**Exercises to complete**
1. Summarize the article on age verification on X in two sentences.
2. In the article on age verification on X, what share of X's total usage do market studies estimate comes from adult content traffic?

Since July 1, 2025, the entire EU has mandated strict age verification for social networks and platforms hosting adult content (footnote 1).
This measure, part of the European Digital Services Act, aims to protect minors by blocking access to explicit content on platforms such as X (formerly Twitter) without verified age. While providers like OnlyFans require biometric checks, AI selfie verification, or identity document uploads, X faces significant enforcement issues, which have caused international concern (footnote 3).
Despite the law being in effect, several German users reported to NETZ-TRENDS.de that they only noticed practical effects starting the evening of July 26, 2025. One German adult content profile operator said all their pornographic and erotic posts have been blocked with a notice stating “no age verification present,” effectively cutting off access to their account and hundreds of thousands of similar profiles. Millions appear affected, as X seemingly provides no functional method for users to complete the legally mandated age verification.
An impacted user told NETZ-TRENDS.de: “I can’t find any verification button or link—nothing!”
This issue is not limited to Germany; similar reports originate from the UK, France, and other EU countries. International IT analyses highlight a lack of legally compliant, user-friendly age verification technologies. Until an EU-wide app is broadly deployed, accounts are caught in a legal gray zone — access to adult content is blocked without the means to verify age (footnotes 1, 2).
Meanwhile, users attempt to bypass restrictions using VPNs, fake selfies, or hacks, undermining the system’s reliability. Privacy advocates, including the Electronic Frontier Foundation, warn of surveillance risks linked to ID uploads and biometric checks, frequently criticized as discriminatory and vulnerable to misuse (footnote 2).
OnlyFans and similar platforms have established robust age and identity verification procedures. In contrast, X directs users into an impasse. For many adult content creators reliant on X for marketing subscriptions to OnlyFans, this halt is existential, freezing their business models overnight. Market studies indicate X has the highest percentage of adult content traffic among major social platforms, estimated between 12 and 25 percent of total usage (footnote 4).
EU bodies, youth protection agencies, and privacy groups watch this disconnect with alarm. Platforms failing to protect minors face multi-million euro fines, yet technical and organizational implementation of age verification lags substantially (footnotes 3, 2). This leaves millions of users facing near-total, effectively insurmountable blocks on erotic and pornographic content on X, without timely solutions.

**Data**
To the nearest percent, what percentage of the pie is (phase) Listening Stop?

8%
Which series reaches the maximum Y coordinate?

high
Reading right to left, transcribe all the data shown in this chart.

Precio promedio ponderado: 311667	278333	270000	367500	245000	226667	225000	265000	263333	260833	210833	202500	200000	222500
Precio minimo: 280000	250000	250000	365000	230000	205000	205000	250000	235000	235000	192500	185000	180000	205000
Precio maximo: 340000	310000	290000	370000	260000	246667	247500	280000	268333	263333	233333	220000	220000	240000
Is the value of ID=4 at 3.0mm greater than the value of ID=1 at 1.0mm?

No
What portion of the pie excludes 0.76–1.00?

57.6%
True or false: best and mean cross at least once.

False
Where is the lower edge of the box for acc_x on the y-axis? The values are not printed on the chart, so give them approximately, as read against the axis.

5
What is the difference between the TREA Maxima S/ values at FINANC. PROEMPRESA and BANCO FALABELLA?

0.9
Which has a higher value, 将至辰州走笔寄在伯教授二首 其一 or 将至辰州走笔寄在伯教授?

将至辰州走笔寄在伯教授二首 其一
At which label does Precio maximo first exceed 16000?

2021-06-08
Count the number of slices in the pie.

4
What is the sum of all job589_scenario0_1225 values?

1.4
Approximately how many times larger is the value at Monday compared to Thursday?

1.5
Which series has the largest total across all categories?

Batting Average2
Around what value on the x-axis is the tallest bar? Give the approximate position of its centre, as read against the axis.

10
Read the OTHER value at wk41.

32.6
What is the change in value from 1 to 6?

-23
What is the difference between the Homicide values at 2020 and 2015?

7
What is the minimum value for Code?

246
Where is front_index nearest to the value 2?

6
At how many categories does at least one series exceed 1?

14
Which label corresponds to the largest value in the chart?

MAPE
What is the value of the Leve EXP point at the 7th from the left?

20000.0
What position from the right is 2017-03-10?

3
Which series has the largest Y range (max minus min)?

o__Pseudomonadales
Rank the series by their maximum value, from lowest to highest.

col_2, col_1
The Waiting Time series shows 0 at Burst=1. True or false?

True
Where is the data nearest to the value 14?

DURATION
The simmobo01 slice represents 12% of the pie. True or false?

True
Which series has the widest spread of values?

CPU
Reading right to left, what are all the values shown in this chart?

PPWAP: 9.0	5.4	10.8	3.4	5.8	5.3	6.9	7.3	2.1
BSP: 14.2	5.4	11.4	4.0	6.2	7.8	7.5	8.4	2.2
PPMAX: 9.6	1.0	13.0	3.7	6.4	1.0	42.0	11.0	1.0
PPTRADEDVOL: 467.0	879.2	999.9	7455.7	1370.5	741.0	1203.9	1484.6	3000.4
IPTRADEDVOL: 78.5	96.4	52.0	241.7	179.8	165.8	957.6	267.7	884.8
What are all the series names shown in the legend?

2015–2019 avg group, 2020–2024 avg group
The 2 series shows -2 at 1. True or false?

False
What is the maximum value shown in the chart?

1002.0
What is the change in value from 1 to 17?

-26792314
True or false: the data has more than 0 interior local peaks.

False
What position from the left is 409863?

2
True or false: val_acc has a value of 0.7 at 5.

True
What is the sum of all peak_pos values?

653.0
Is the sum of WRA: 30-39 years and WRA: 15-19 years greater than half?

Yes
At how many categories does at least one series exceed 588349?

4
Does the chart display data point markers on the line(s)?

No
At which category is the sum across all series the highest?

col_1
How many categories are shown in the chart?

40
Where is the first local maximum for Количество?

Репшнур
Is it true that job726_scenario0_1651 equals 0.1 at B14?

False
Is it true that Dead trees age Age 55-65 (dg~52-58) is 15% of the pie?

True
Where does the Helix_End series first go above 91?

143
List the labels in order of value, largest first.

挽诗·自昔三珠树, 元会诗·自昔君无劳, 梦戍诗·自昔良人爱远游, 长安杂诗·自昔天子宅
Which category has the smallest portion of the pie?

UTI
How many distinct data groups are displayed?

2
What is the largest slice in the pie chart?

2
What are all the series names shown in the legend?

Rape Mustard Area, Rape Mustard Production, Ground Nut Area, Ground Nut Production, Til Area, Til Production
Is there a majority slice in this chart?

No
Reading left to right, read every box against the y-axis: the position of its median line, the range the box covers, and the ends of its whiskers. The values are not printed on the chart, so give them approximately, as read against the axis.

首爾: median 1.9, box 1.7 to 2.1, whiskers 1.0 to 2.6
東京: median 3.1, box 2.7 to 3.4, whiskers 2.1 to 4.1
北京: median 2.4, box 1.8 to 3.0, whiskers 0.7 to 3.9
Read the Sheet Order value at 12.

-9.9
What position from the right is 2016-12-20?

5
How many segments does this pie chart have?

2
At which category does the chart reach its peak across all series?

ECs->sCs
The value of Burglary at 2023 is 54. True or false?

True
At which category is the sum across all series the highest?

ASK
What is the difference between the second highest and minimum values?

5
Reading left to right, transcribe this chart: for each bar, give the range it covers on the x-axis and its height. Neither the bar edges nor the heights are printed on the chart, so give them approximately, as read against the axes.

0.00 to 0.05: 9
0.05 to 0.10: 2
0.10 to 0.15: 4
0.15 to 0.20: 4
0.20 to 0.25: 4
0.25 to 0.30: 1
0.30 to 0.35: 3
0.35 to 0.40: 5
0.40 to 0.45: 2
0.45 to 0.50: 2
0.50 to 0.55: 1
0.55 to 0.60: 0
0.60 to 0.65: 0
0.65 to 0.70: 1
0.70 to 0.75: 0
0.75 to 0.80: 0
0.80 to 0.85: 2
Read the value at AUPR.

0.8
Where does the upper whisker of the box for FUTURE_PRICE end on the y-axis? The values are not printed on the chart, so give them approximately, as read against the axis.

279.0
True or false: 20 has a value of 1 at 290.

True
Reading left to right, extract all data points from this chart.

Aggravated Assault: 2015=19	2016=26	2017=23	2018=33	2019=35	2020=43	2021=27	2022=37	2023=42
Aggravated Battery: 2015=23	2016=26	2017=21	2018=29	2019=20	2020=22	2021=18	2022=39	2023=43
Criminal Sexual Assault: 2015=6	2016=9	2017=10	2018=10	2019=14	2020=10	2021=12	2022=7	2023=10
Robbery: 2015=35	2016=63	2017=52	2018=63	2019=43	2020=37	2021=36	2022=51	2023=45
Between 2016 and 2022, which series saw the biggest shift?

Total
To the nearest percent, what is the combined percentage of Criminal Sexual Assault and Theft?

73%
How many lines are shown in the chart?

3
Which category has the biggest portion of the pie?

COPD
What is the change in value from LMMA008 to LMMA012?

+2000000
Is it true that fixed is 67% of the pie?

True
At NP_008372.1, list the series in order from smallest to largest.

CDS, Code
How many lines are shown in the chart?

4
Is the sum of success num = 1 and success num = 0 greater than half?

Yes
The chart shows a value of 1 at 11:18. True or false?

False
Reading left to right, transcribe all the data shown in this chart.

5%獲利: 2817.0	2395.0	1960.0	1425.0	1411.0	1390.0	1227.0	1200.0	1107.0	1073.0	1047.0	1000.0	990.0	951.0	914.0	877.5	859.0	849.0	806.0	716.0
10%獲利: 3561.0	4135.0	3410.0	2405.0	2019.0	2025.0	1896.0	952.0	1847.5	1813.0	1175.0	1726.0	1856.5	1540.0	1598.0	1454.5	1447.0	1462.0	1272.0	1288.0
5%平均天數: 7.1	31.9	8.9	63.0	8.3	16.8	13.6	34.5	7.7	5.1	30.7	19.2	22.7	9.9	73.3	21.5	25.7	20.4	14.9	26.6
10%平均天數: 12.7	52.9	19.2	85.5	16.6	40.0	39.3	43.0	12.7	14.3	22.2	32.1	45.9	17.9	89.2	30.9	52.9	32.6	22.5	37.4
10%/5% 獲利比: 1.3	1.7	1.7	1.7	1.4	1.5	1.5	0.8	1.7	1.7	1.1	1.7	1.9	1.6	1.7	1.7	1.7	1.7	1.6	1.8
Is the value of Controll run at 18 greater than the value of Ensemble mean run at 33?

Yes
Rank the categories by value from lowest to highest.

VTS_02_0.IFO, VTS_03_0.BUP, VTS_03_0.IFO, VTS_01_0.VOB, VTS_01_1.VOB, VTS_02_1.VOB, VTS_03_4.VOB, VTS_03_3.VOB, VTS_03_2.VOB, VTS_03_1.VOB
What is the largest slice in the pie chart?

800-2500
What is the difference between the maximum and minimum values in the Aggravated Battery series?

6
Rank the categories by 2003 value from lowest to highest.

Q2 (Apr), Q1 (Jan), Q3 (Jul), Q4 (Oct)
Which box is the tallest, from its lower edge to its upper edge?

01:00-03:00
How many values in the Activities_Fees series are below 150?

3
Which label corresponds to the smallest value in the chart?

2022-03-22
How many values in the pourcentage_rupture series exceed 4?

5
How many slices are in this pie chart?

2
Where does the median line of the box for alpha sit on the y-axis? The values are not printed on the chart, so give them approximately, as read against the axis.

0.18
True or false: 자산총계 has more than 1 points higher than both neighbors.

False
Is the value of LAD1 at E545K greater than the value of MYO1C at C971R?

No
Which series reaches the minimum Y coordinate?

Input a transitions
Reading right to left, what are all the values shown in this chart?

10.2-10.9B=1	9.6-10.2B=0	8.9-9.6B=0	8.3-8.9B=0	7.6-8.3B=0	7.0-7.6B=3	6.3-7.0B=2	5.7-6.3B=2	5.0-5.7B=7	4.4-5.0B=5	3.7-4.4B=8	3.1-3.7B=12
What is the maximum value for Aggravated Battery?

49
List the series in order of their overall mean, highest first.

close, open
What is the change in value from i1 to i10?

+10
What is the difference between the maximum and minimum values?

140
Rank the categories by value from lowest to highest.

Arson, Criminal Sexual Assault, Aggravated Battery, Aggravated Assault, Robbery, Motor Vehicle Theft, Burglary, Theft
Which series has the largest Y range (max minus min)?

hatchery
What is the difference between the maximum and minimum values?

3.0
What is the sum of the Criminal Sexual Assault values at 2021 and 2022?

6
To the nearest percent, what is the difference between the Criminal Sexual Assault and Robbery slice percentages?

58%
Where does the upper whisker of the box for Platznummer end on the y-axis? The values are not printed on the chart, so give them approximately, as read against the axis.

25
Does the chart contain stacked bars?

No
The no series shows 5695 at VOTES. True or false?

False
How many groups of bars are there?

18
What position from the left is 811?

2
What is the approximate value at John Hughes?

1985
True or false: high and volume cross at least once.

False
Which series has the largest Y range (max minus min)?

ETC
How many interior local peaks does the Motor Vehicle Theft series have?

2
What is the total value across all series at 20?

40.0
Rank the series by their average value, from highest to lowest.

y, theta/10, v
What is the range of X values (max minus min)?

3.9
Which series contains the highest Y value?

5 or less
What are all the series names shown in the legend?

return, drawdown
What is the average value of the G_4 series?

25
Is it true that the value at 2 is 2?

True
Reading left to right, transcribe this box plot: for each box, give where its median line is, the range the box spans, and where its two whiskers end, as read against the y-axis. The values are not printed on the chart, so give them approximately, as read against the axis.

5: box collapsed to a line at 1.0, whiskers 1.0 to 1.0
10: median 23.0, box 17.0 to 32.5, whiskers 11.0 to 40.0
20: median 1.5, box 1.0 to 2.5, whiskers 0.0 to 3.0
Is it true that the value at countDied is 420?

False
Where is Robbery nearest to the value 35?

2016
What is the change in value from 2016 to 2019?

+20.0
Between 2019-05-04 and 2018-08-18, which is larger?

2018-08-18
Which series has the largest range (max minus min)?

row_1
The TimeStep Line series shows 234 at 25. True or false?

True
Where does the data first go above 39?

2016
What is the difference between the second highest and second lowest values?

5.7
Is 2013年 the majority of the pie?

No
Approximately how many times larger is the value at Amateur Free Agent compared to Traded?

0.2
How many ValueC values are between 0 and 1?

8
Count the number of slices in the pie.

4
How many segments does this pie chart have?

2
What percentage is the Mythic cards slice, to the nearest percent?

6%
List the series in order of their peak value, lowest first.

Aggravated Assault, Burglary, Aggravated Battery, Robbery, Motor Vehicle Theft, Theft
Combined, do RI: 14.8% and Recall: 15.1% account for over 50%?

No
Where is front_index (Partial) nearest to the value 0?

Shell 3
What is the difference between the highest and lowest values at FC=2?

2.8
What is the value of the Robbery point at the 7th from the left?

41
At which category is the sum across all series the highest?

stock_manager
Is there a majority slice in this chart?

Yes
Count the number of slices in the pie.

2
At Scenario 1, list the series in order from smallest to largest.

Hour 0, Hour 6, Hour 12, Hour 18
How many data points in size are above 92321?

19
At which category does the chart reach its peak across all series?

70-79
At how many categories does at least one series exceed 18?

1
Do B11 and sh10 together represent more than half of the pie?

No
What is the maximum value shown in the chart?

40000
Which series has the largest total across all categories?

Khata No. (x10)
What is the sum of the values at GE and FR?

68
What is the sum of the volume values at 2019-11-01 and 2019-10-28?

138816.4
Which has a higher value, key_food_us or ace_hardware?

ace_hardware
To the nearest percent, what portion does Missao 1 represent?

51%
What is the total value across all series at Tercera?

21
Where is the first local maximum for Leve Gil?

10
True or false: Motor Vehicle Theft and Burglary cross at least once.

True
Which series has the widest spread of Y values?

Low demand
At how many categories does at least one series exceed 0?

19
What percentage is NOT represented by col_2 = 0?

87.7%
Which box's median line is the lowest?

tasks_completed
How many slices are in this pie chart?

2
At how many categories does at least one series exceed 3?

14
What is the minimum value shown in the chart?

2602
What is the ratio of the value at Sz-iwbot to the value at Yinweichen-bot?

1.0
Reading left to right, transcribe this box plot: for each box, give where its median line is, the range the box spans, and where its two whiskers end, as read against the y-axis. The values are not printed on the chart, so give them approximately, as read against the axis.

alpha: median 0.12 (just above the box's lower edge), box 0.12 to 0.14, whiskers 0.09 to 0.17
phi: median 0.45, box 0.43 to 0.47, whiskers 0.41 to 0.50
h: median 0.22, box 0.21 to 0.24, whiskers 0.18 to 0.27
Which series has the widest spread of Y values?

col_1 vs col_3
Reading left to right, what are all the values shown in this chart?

**Your written answers**
1. Since July 1, 2025, the EU has required strict age verification for social networks and platforms hosting adult content, but X seemingly offers no functional way for users to verify their age. As a result, German users saw adult posts blocked from the evening of July 26, 2025, with similar reports from the UK, France, and other EU countries, which threatens creators who rely on X to market OnlyFans subscriptions and leaves millions of users facing near-total blocks.

2. Between 12 and 25 percent.